Contemporary jewellery is more than a fashion accessory; it is conceptual, material based, makes social commentaries and connects to the past. It allows the wearer, and even the viewer, an extremely new experience of jewellery.
Carissa Kowalski Dougherty, ed. 2008, Jewelry Design, daab
Contemporary jewellery gives impressions of uniqueness and craftsmanship, but also can be high-street. Alternative materials are quite prominent in the movement and the expression behind the practice makes it undoubtedly artistic as well. Contemporary jewellery sits between the arts and mainstream jewellery- it is a vessel for ideas to become tactile and not just something that is manufactured for commercial wear. This position can cause identity crises for the movement, as it’s perceptions of individuality mean that it is quite hard to define a specific style.

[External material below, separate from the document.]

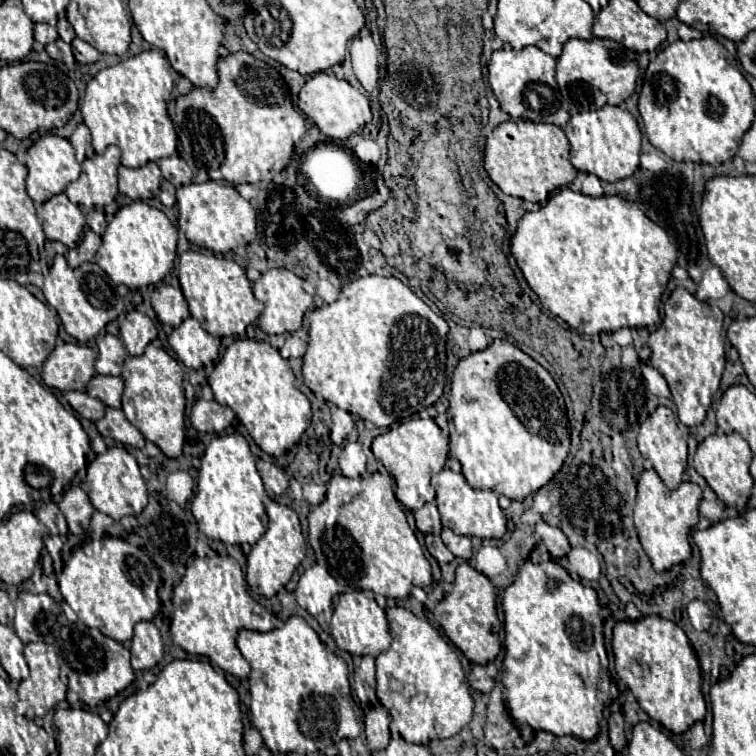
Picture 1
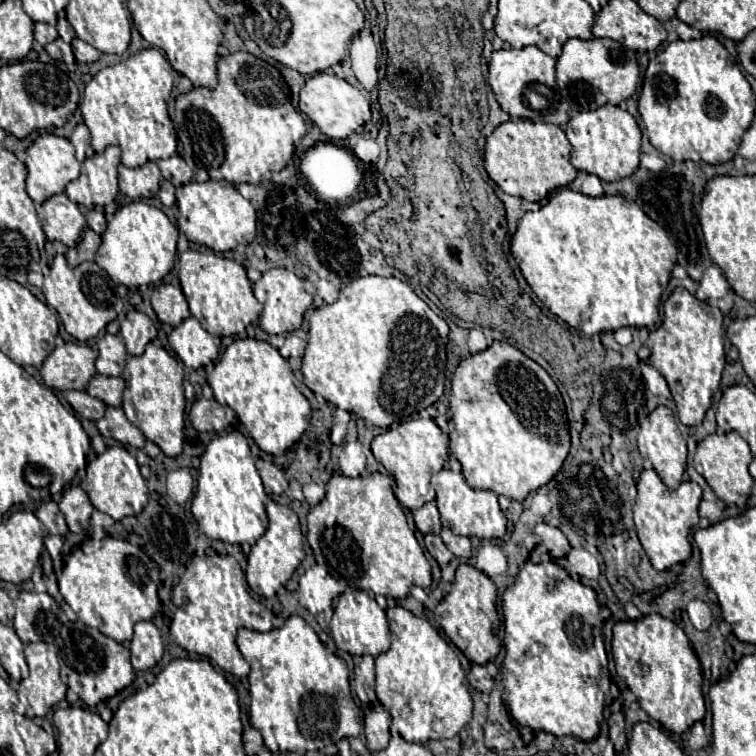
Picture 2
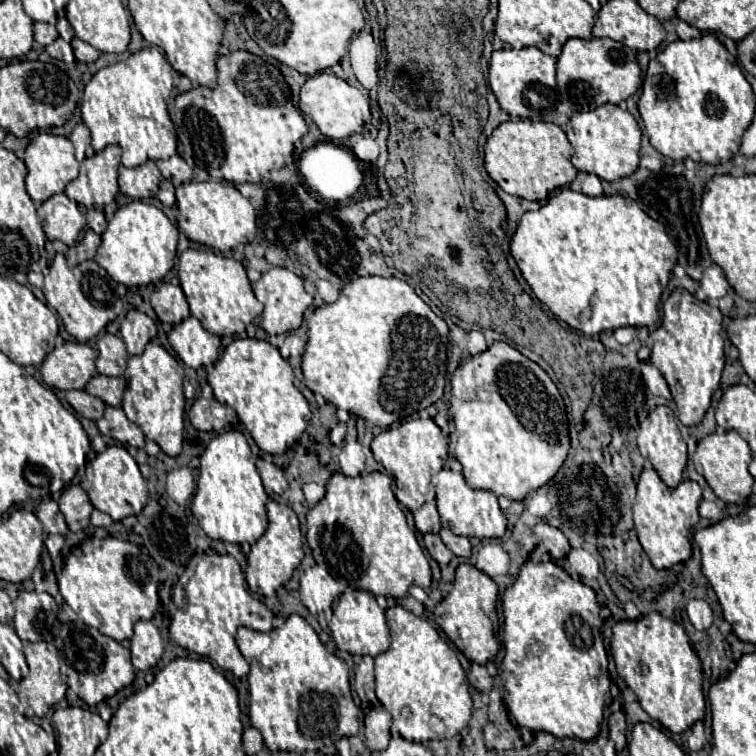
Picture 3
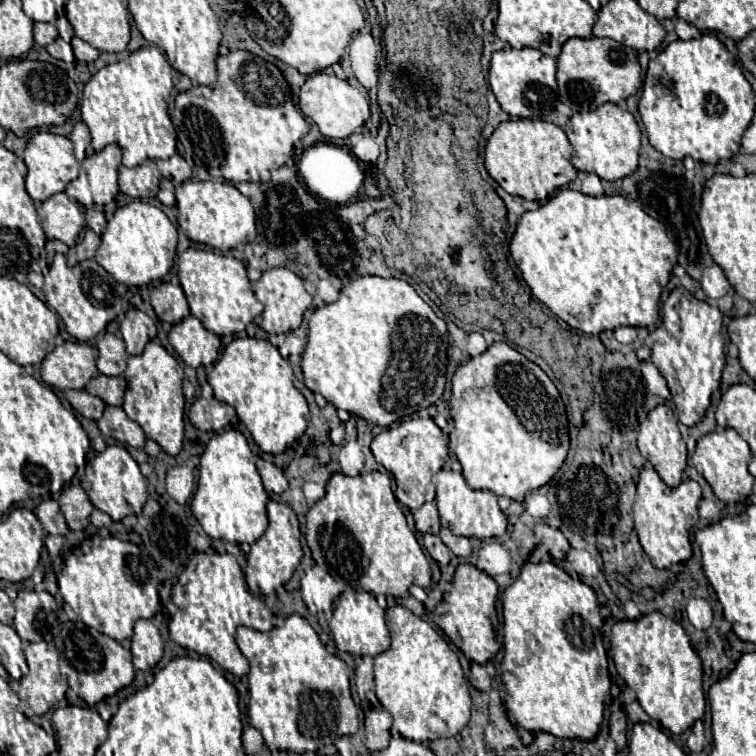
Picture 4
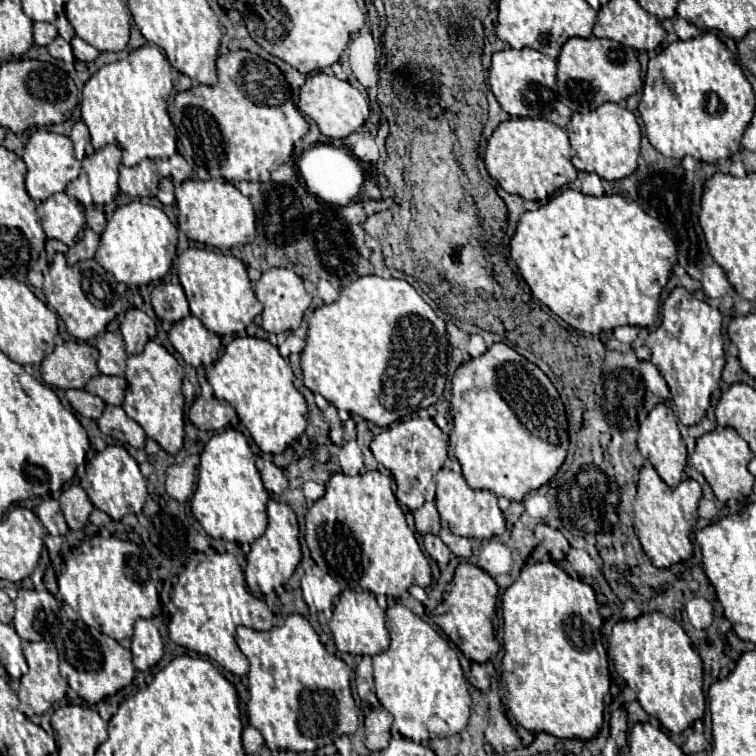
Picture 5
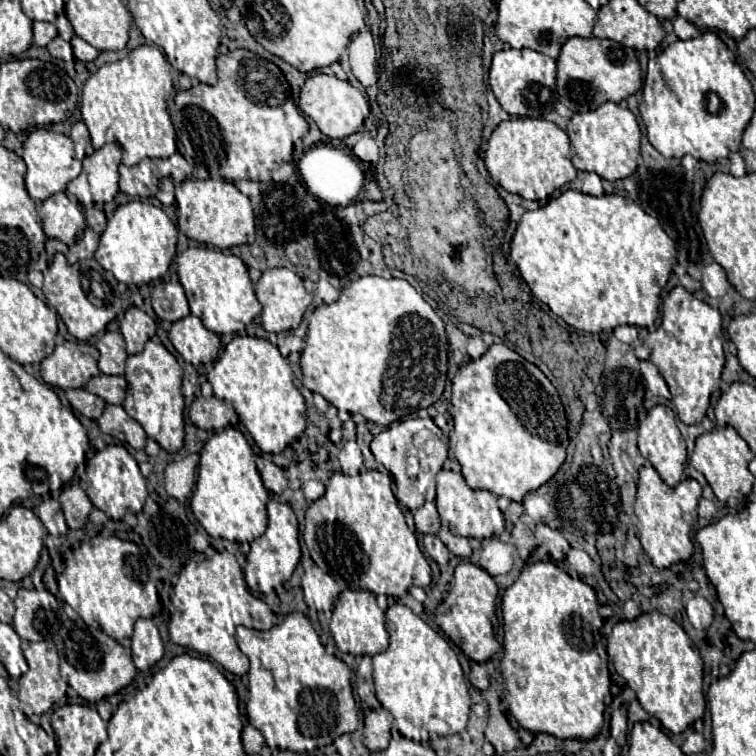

Lignel, B, 2006, What Does Contemporary Jewellery mean? http://www.klimt02.net/forum/index.php?item_id=7624
In groups we tried to place jewellers into four contemporary jewellery categories- fashion, commercial, art and craft. We were having trouble, so we decided to define the categories. Even after doing this we found that it is really quite hard to place contemporary jewellery designers/makers into specific categories, as they tend to spill over into several of them or even others that are not on this map. It seems that contemporary jewellery has many definitions, none of them necessarily right or wrong, as the debate appeared to come down to matter of opinion.
This “diversity stands in the way of a cohesive front” (Lignel, 2006). Contemporary jewellery is described in quite a few different ways and therefore doesn’t have a certain image, which unfortunately can come across as foreign to the general public and therefore may not yet be appreciated to its full extent.